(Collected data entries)
++++++++++++++++++++

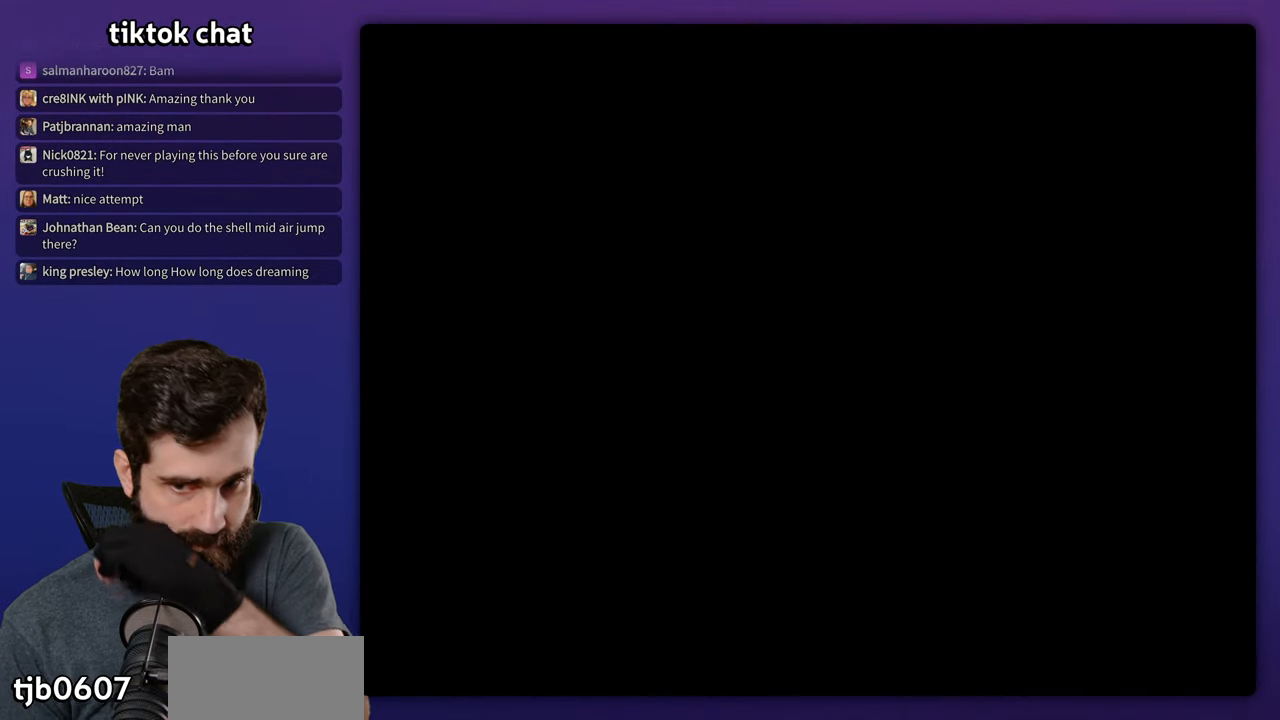
{"buttons": [], "events": []}
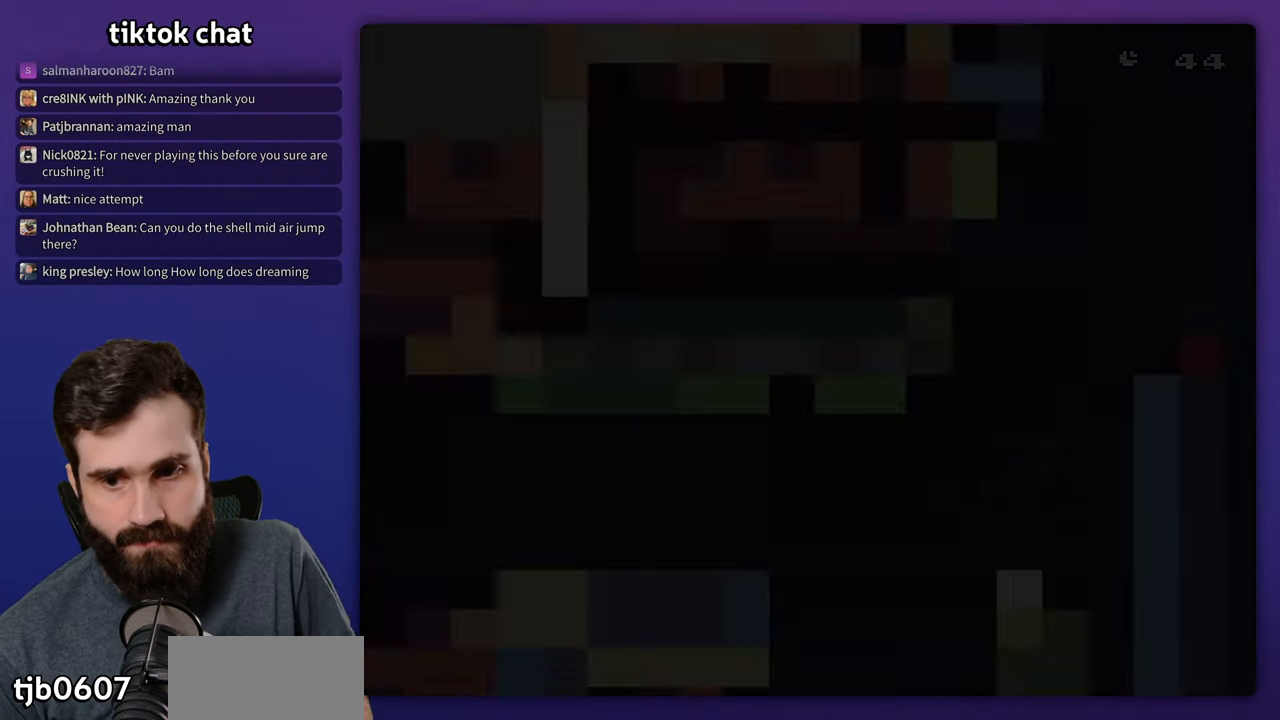
{"buttons": ["Y", "DPAD_RIGHT"], "events": [[67, "DPAD_RIGHT", "down"], [234, "Y", "down"]]}
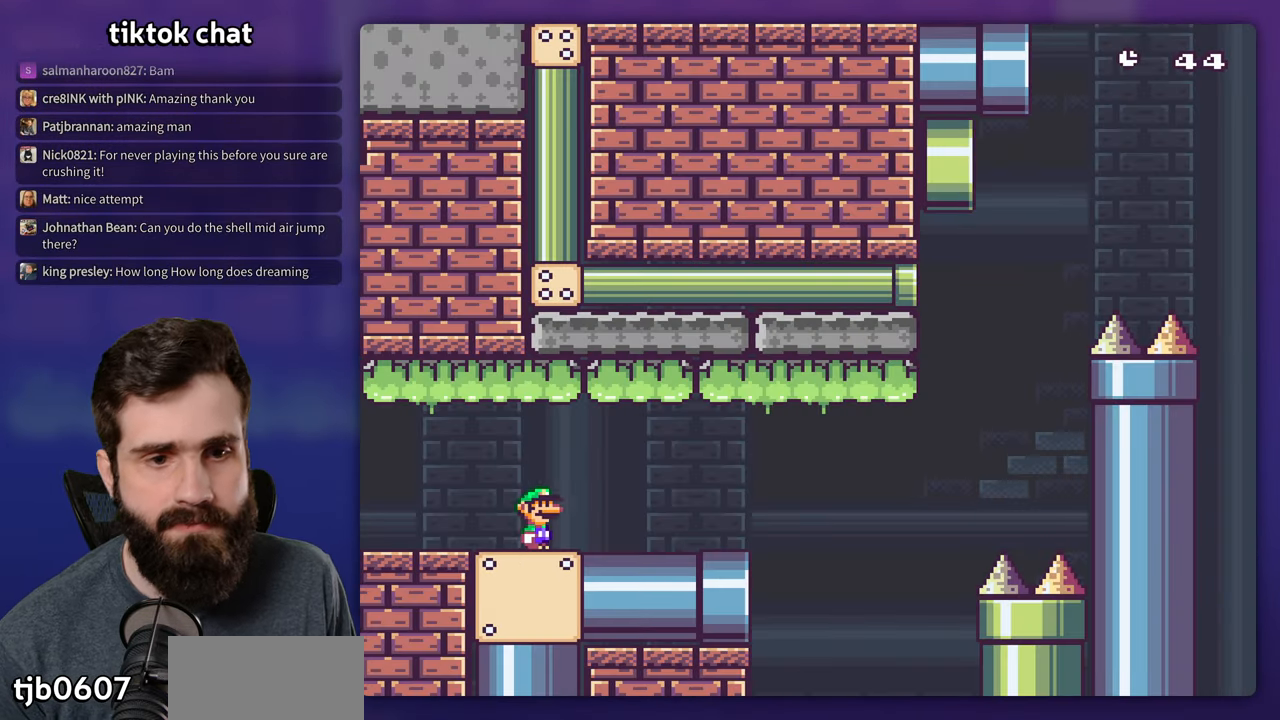
{"buttons": ["B", "Y", "DPAD_RIGHT"], "events": [[184, "B", "down"]]}
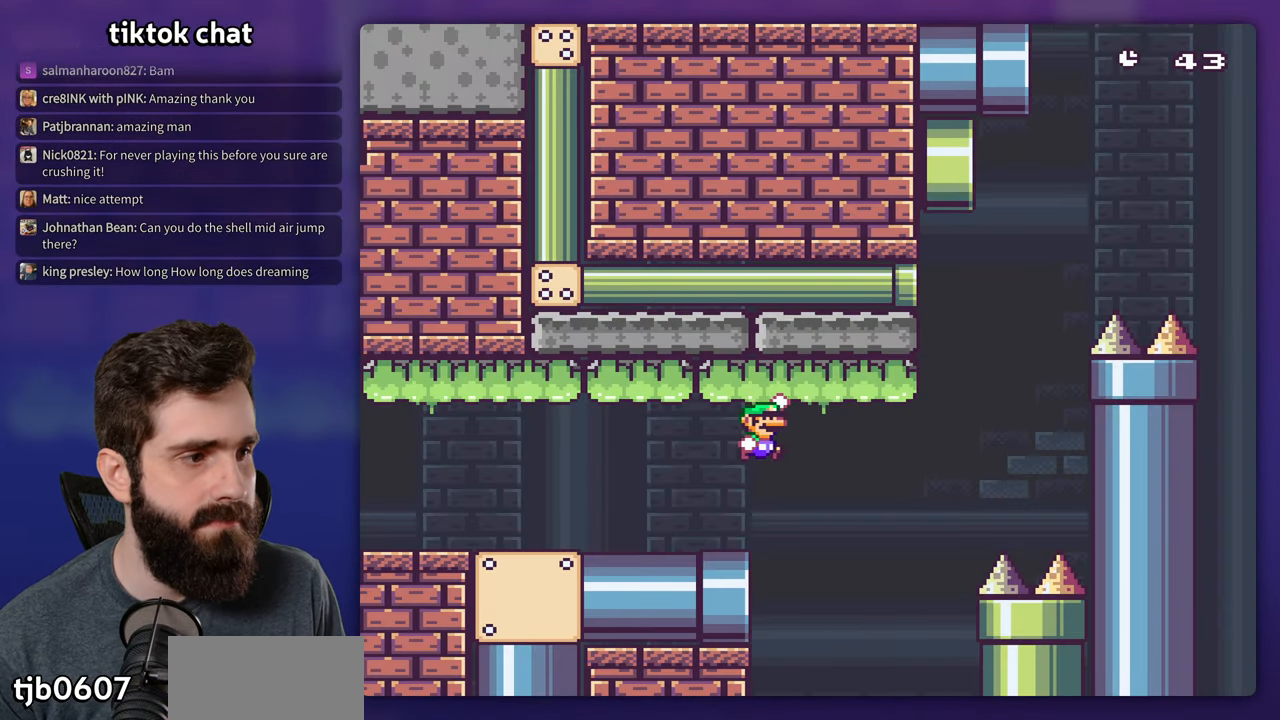
{"buttons": ["B", "Y", "DPAD_RIGHT"], "events": []}
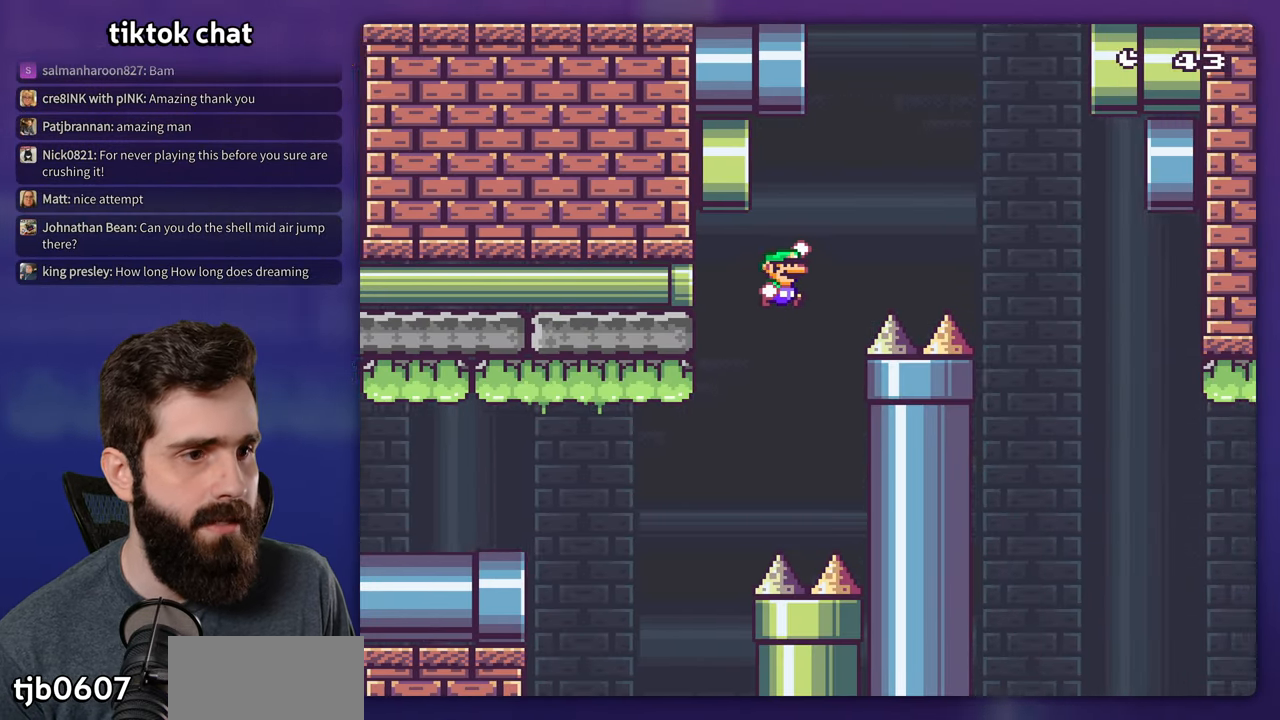
{"buttons": ["Y", "DPAD_RIGHT"], "events": [[400, "B", "up"]]}
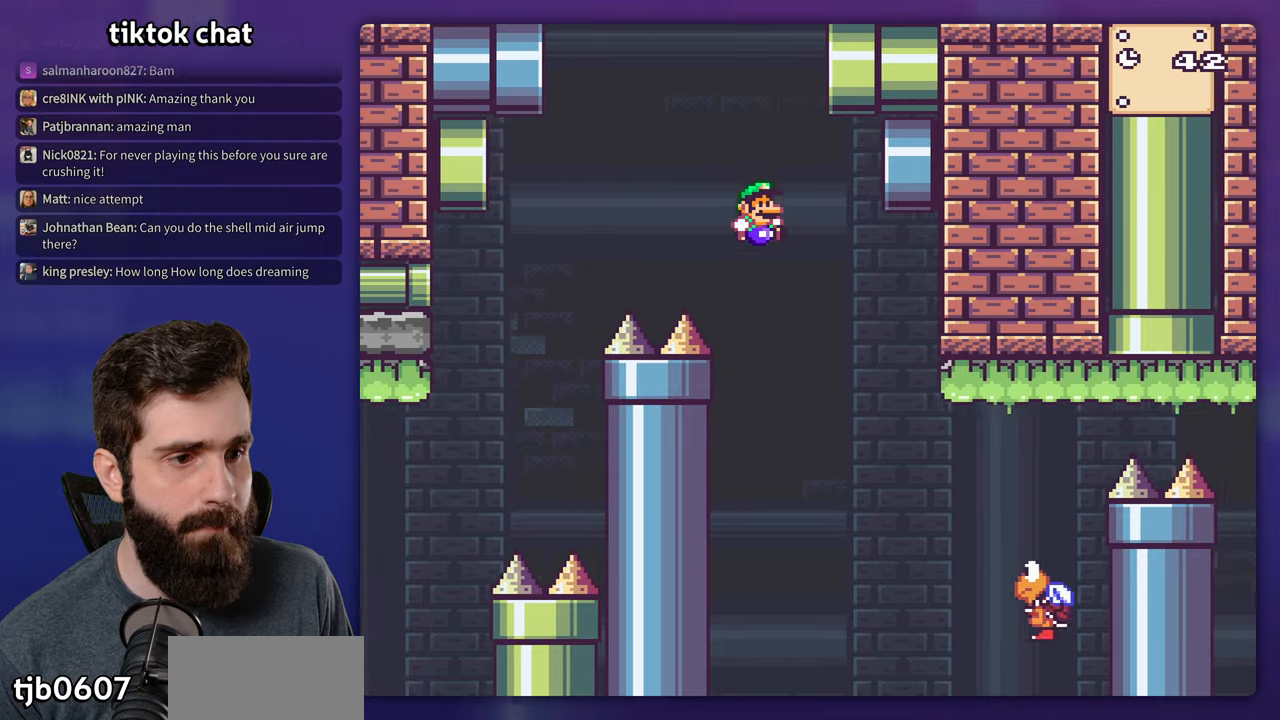
{"buttons": ["B", "Y", "DPAD_RIGHT"], "events": [[283, "B", "down"], [300, "DPAD_RIGHT", "up"], [366, "DPAD_RIGHT", "down"]]}
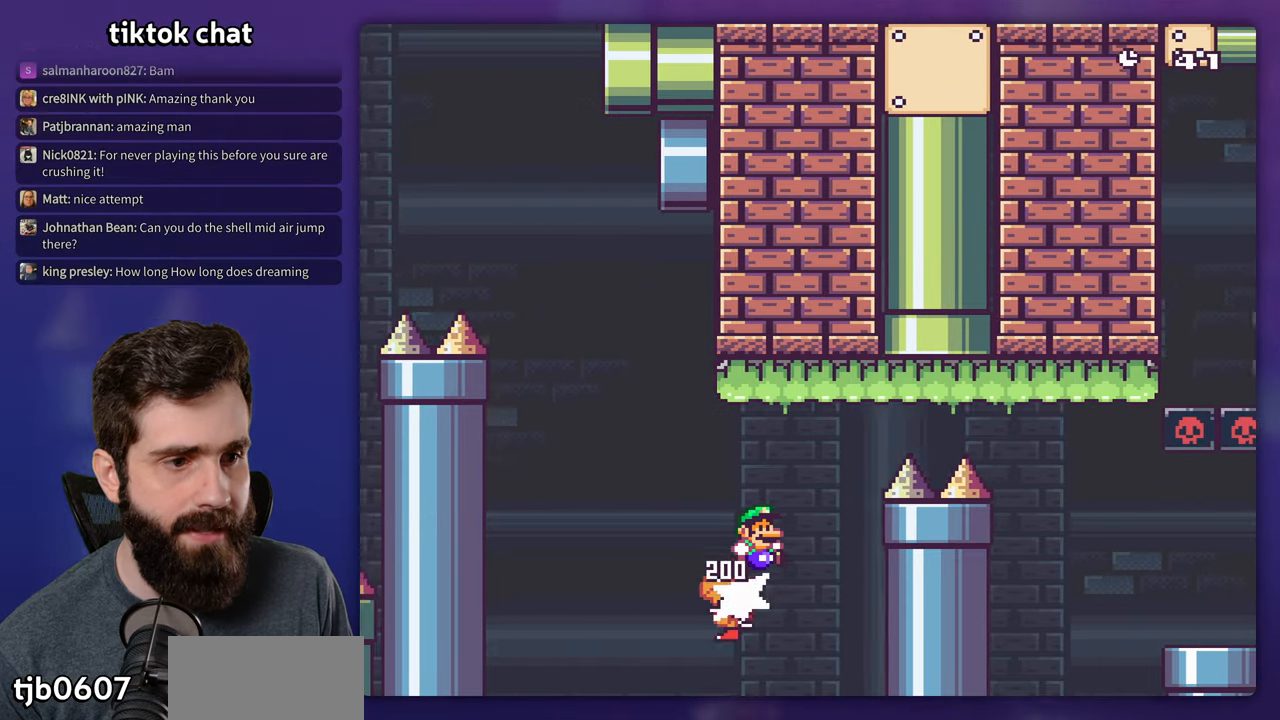
{"buttons": ["B", "Y", "DPAD_RIGHT"], "events": []}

++++++++++++++++++++

Please print each entry exactly as it stands, without the pictures.

{"buttons": [], "events": []}
{"buttons": ["Y", "DPAD_RIGHT"], "events": [[67, "DPAD_RIGHT", "down"], [234, "Y", "down"]]}
{"buttons": ["B", "Y", "DPAD_RIGHT"], "events": [[184, "B", "down"]]}
{"buttons": ["B", "Y", "DPAD_RIGHT"], "events": []}
{"buttons": ["Y", "DPAD_RIGHT"], "events": [[400, "B", "up"]]}
{"buttons": ["B", "Y", "DPAD_RIGHT"], "events": [[283, "B", "down"], [300, "DPAD_RIGHT", "up"], [366, "DPAD_RIGHT", "down"]]}
{"buttons": ["B", "Y", "DPAD_RIGHT"], "events": []}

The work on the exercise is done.